» **YOUR ASSIGNMENT**
Reproduce the lines from the beginning of the entries through the line containing "13: (420, 1360)", substituting "upper-left" for "top-left" and leaving everything else unchanged.

» **EXERCISE INPUT**
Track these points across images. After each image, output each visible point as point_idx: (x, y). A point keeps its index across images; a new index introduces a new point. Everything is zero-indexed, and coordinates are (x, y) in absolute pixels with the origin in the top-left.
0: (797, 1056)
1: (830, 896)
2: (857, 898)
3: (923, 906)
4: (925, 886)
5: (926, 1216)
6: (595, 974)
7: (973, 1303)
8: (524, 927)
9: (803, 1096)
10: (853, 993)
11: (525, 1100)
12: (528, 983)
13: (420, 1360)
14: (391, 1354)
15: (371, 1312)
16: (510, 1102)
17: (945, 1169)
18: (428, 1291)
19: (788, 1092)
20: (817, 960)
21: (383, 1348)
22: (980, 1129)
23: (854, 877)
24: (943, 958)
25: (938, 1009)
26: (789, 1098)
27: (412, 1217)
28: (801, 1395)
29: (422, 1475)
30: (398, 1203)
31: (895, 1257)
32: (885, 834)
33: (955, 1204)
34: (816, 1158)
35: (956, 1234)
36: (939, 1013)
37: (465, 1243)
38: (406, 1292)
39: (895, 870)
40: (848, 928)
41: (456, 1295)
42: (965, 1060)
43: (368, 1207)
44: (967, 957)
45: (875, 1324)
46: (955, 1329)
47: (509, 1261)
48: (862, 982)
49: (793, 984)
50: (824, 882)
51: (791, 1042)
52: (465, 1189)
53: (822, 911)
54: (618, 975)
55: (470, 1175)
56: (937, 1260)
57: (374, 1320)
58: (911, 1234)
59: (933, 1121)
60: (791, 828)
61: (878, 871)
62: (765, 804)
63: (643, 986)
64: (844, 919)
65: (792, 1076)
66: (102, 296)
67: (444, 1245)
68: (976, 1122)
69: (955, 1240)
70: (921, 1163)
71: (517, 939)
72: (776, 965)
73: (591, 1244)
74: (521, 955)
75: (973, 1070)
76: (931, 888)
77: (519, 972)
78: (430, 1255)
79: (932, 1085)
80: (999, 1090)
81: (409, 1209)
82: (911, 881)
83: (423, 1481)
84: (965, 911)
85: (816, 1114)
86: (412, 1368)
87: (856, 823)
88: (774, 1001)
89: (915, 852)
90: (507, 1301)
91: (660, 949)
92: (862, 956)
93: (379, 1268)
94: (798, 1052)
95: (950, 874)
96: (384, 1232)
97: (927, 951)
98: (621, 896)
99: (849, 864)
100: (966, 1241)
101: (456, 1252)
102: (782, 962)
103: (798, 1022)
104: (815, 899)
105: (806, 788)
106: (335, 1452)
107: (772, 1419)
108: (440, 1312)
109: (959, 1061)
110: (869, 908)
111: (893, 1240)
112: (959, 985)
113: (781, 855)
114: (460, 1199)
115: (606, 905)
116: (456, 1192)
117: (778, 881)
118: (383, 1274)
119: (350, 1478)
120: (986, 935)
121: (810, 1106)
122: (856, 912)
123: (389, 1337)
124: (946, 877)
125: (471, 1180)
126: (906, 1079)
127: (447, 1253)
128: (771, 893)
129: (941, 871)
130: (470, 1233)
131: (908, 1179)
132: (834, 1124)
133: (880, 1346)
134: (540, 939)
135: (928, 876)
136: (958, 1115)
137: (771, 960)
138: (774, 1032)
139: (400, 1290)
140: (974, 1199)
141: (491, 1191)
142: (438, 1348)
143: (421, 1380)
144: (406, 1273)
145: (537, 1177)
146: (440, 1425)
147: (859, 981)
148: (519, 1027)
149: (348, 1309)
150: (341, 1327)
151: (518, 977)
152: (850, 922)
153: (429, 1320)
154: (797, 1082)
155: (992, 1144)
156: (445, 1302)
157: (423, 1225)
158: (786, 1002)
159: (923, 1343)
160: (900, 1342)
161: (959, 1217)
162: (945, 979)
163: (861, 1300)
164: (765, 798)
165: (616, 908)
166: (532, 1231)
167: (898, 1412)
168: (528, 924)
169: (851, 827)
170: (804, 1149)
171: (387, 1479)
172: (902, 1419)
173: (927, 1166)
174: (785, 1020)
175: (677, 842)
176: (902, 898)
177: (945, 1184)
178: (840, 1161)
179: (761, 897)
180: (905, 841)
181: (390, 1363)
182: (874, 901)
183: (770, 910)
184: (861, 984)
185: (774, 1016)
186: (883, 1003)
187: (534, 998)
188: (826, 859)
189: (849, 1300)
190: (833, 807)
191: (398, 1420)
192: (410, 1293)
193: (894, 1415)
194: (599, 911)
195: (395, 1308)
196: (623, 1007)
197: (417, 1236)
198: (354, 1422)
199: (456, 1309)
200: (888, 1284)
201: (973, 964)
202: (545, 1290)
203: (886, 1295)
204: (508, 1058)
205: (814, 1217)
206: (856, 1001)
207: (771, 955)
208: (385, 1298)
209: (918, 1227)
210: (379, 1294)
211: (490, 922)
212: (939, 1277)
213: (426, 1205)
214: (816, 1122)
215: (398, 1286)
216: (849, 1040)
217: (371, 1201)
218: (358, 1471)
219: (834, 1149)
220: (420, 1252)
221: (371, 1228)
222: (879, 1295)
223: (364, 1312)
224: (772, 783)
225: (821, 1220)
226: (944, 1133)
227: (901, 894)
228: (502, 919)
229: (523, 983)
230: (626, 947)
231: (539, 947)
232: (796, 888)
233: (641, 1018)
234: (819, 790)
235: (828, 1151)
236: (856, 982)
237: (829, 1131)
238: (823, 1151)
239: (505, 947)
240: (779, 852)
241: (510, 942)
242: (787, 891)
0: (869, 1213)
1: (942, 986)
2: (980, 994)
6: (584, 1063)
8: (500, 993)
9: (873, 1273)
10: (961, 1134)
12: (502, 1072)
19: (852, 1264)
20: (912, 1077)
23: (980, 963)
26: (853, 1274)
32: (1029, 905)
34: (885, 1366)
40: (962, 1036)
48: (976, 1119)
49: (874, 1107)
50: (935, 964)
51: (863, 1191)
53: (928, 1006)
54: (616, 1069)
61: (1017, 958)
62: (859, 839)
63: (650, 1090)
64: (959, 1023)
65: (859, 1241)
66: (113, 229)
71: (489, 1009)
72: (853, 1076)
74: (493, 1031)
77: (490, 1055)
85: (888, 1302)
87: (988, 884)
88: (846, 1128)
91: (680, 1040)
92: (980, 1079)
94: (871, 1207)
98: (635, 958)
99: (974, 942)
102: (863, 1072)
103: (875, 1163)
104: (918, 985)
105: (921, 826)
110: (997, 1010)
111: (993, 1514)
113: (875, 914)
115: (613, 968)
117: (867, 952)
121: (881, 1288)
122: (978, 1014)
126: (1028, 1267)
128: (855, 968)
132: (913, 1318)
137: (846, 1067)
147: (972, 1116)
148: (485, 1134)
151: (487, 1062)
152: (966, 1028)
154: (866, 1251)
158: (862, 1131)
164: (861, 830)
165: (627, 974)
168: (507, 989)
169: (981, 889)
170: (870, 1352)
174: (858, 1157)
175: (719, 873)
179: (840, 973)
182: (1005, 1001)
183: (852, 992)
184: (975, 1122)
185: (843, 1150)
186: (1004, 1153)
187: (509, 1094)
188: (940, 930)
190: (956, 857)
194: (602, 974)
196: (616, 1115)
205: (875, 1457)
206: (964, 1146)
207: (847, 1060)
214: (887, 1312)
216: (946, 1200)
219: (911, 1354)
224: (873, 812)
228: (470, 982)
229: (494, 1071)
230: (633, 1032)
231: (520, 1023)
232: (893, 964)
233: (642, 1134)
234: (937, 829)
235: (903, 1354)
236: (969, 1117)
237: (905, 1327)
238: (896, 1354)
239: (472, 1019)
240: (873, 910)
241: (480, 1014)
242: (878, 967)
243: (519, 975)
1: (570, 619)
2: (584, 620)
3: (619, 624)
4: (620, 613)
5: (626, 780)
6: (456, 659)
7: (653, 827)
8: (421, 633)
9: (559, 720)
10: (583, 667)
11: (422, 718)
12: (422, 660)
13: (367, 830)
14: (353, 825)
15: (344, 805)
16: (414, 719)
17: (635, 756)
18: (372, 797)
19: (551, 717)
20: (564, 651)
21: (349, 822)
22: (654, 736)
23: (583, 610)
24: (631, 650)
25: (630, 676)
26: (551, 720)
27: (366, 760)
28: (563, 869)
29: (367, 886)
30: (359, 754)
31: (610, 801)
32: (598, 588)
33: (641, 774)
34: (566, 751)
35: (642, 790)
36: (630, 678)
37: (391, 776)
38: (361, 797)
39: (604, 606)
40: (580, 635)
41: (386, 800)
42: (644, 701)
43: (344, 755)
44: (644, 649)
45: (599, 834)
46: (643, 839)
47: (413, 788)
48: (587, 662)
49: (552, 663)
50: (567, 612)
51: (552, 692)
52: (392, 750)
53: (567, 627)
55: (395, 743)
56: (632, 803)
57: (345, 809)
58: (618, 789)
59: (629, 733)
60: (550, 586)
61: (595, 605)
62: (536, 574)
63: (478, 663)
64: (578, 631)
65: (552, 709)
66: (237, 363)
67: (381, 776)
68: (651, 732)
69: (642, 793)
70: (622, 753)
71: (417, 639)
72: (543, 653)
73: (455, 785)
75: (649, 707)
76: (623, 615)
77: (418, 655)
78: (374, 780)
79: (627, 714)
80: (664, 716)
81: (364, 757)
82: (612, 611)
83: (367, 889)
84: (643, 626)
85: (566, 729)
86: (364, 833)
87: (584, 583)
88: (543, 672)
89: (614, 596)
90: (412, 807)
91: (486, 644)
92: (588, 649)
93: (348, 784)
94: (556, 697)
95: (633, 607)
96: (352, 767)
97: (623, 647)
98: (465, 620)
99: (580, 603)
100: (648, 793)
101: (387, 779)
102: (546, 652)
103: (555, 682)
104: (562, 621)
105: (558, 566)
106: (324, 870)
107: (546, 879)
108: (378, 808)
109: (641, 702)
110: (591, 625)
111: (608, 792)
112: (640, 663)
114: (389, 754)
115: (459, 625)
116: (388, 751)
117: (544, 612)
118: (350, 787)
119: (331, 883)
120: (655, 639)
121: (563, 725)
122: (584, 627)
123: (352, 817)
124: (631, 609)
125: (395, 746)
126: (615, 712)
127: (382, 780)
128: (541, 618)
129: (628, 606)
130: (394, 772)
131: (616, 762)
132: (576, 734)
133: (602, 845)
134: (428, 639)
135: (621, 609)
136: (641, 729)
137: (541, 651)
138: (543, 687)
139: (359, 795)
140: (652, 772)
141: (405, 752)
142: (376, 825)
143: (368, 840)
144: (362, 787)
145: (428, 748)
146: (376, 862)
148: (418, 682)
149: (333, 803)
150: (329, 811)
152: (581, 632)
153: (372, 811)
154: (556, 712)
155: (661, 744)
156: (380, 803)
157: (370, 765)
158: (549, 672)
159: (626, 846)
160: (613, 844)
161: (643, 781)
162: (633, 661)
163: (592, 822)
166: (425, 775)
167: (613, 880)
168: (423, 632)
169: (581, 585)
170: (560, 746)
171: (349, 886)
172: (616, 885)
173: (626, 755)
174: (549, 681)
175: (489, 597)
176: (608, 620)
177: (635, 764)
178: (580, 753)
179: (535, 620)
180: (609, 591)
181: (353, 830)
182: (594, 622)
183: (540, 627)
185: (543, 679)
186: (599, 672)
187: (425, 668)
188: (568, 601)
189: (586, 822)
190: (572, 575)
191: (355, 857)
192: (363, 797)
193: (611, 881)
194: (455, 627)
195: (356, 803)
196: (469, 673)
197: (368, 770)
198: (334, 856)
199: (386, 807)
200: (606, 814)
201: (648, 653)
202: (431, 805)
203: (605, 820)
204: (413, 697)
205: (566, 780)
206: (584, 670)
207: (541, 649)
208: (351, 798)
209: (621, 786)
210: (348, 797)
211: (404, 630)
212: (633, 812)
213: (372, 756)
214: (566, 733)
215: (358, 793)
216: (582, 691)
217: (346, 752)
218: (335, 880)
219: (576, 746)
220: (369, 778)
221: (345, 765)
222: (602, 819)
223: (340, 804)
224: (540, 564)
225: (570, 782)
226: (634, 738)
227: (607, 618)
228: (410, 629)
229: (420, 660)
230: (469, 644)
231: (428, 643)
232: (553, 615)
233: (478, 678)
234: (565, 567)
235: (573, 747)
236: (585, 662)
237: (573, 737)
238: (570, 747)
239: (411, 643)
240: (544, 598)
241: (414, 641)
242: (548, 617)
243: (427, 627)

» **EXERCISE OUTPUT**
Track these points across images. After each image, output each visible point as point_idx: (x, y). A point keeps its index across images; a new index introduces a new point. Everything is zero-indexed, and coordinates are (x, y) in absolute pixels with the origin in the upper-left.
0: (797, 1056)
1: (830, 896)
2: (857, 898)
3: (923, 906)
4: (925, 886)
5: (926, 1216)
6: (595, 974)
7: (973, 1303)
8: (524, 927)
9: (803, 1096)
10: (853, 993)
11: (525, 1100)
12: (528, 983)
13: (420, 1360)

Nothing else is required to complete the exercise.